Os pesquisadores identificaram que os pacientes de ELA na vila francesa consumiam morillas falsas ( Gyromitra esculenta ), um tipo de cogumelo silvestre altamente tóxico e cuja venda é proibida na França.

Muitos deles acreditavam que esses cogumelos tinham propriedades rejuvenescedoras.

A relação entre o consumo dessas morillas e a incidência da doença se tornou o foco principal das investigações.

Os problemas surgem quando o tratamento é inadequado e as toxinas permanecem na farinha.
PS SPENCER / THE CANADIAN JOURNAL OF NEUROLOGICAL SCIENCES 1987

Os problemas surgem quando o tratamento é inadequado e as toxinas permanecem na farinha.

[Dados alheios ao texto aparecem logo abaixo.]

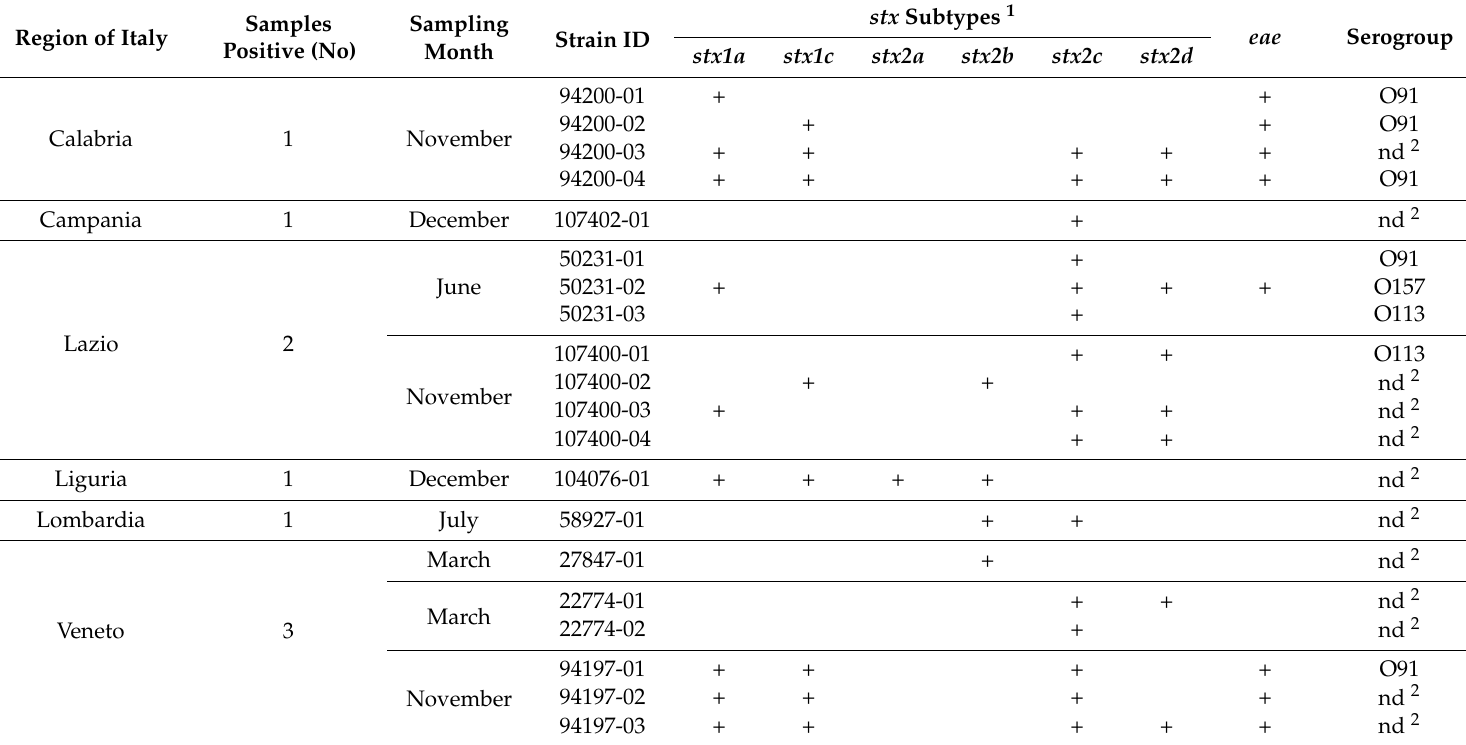
Table 2. Subtyping of Shiga-toxin stx1 and stx2 genes and serogroups associated with STEC strains isolated from fresh beef samples collected within 13 regions of Italy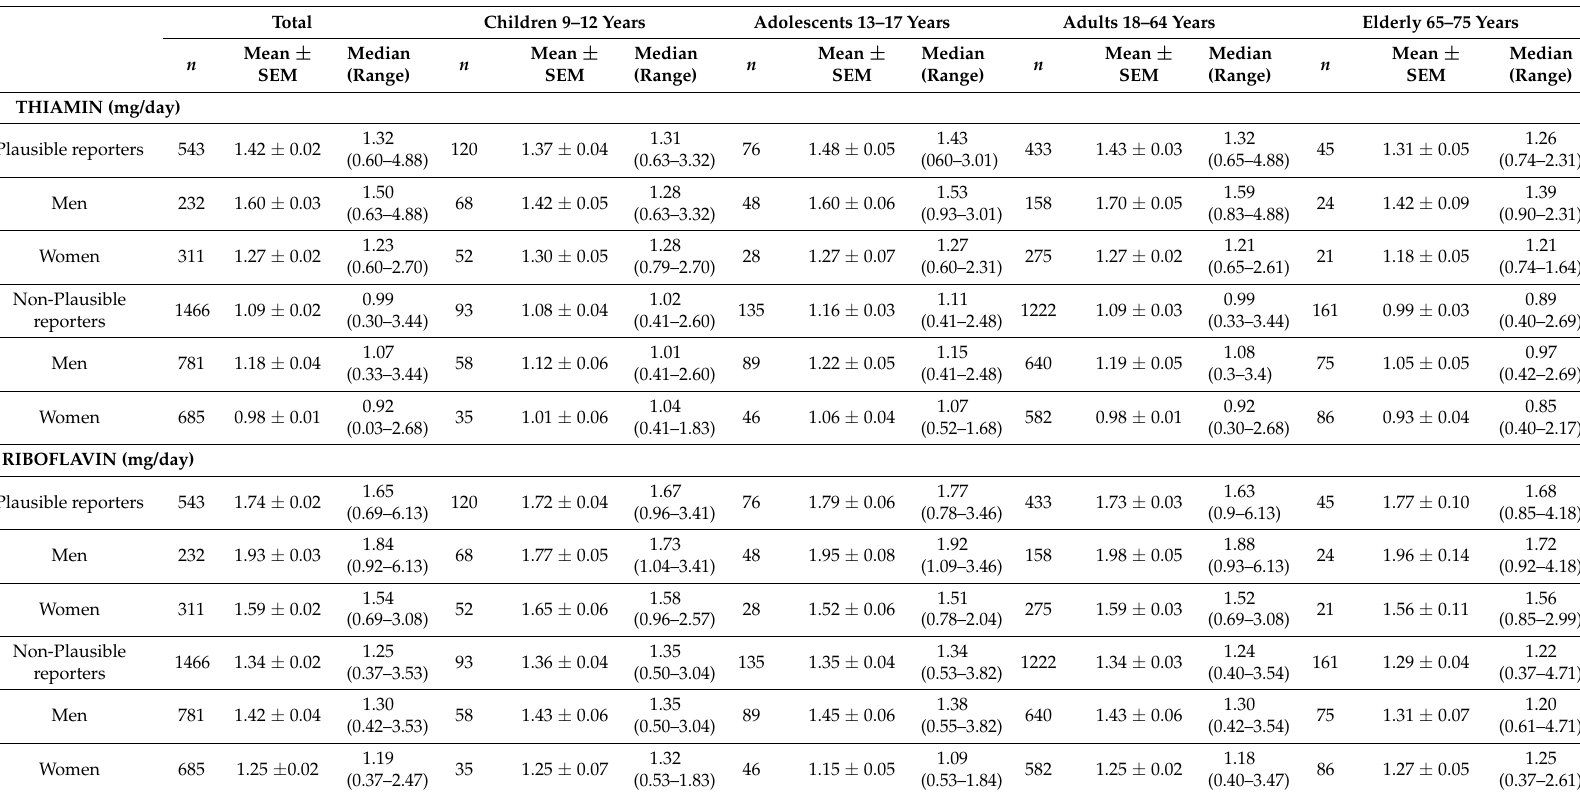
Table 3. Daily thiamin, riboflavin, niacin, and vitamin B 6 reported intake by plausible reporters, non-plausible reporters, and age group in the ANIBES Study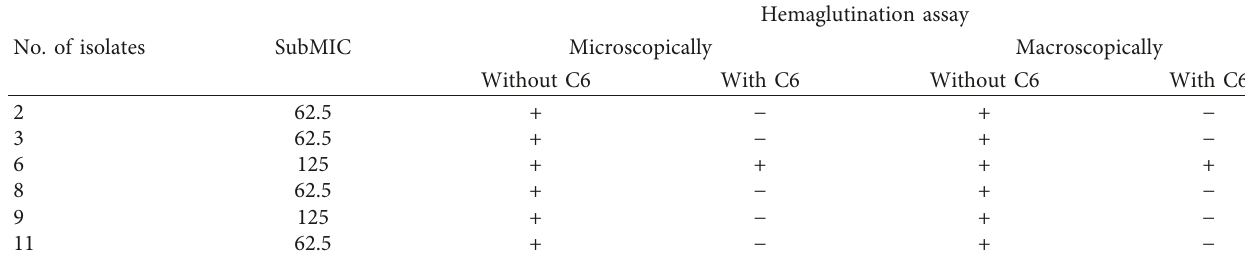
Hemaglutination assay Microscopically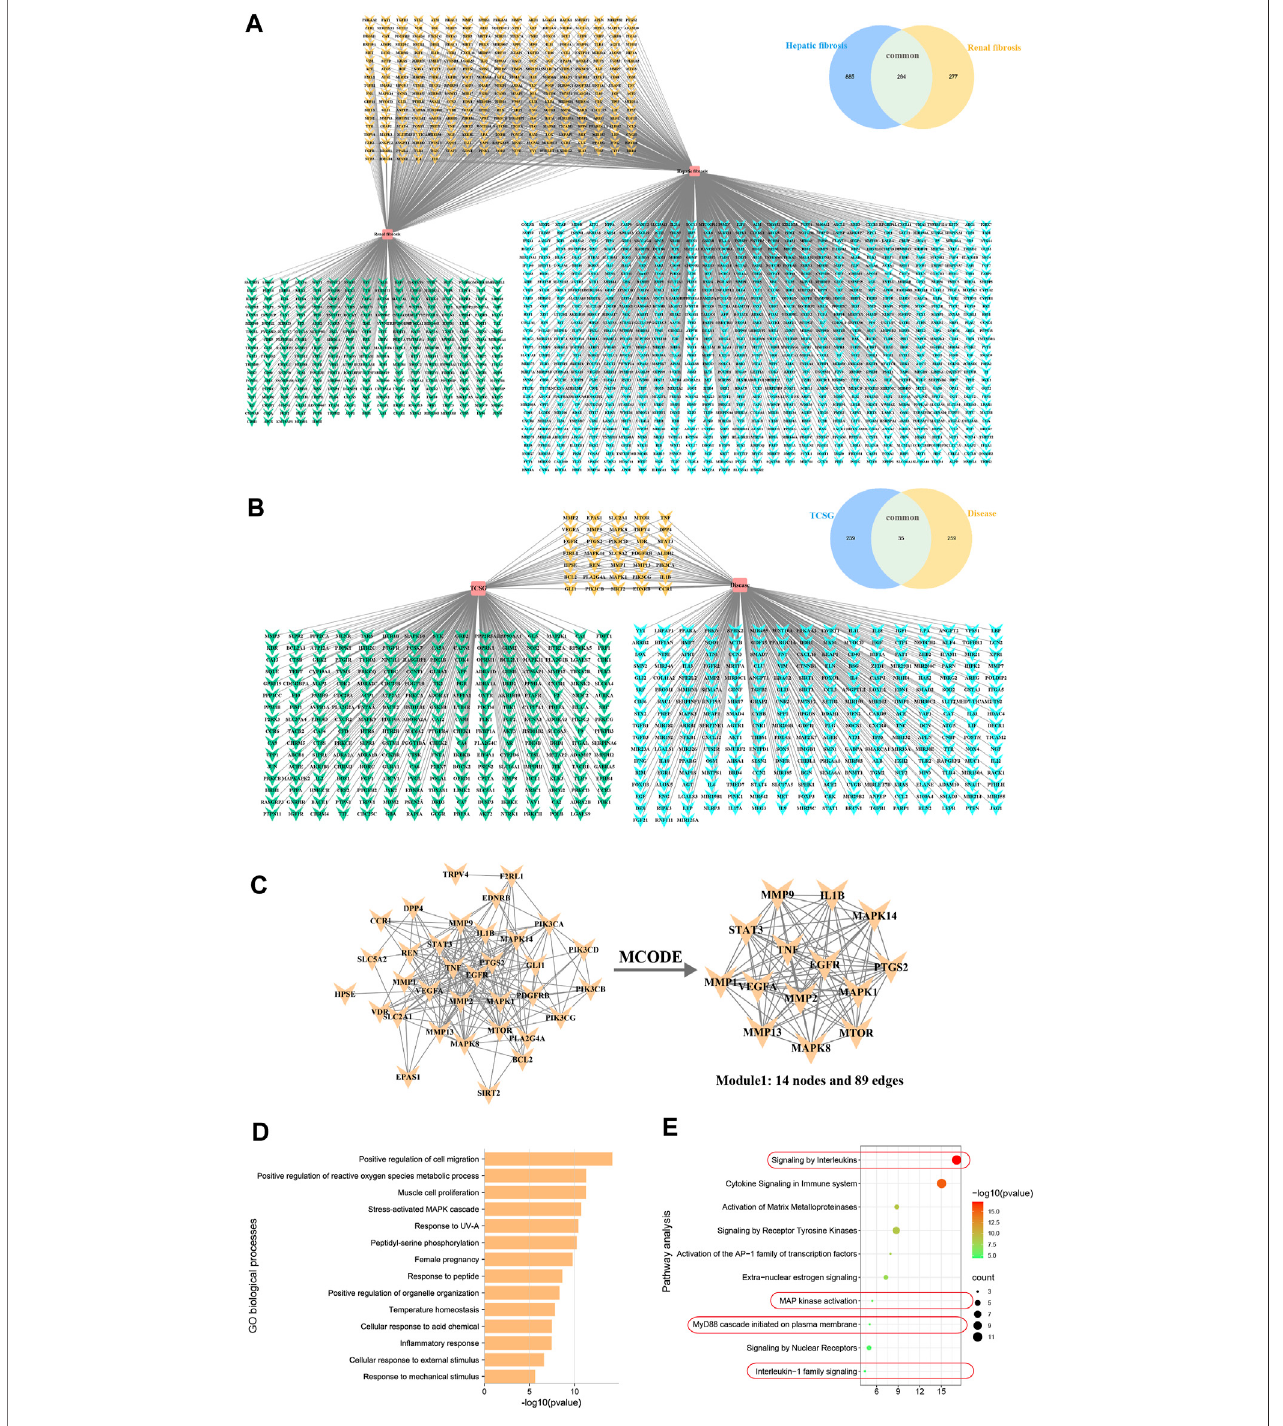
FIGURE 4 | Network pharmacology analyzed potential mechanisms for anti fi brotic effects of TCSG from Baishouwu . (A) Unique and shared disease targets for hepatic fi brosis and renal fi brosis. (B) Common targets of TCSG in treating hepatic and renal fi brosis. (C) Construction of PPI network for TCSG therapeutic targets and the core genes analyzed by plug-in MCODE. (D) GO enrichment analysis of core targets for TCSG in treating hepatic and renal fi brosis. (E) Reactome pathways enrichment analysis of core targets for TCSG in treating hepatic and renal fi brosis.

Debate entre especialistas

A pesquisa foi publicada em 2021 no Journal of the Neurological Sciences, destacando que a ingestão repetida desses cogumelos pode ser o principal fator de risco para o desenvolvimento da ELA na região.

Contudo, a comunidade científica ainda debate a hipótese. Alguns especialistas, como o neurocientista Jeffrey D. Rothstein, da Universidade Johns Hopkins, acreditam que os casos podem ser uma coincidência estatística.

Já outros pesquisadores, como a epidemiologista Evelyn Talbott, da Universidade de Pittsburgh, consideram o estudo relevante e digno de mais aprofundamento.

Embora ainda não haja uma resposta definitiva, o caso de Montchavin levanta novas questões sobre a relação entre fatores ambientais e doenças neurodegenerativas.

Pesquisadores seguem analisando dados e buscando evidências que possam confirmar a conexão entre a ELA e o consumo de cogumelos tóxicos.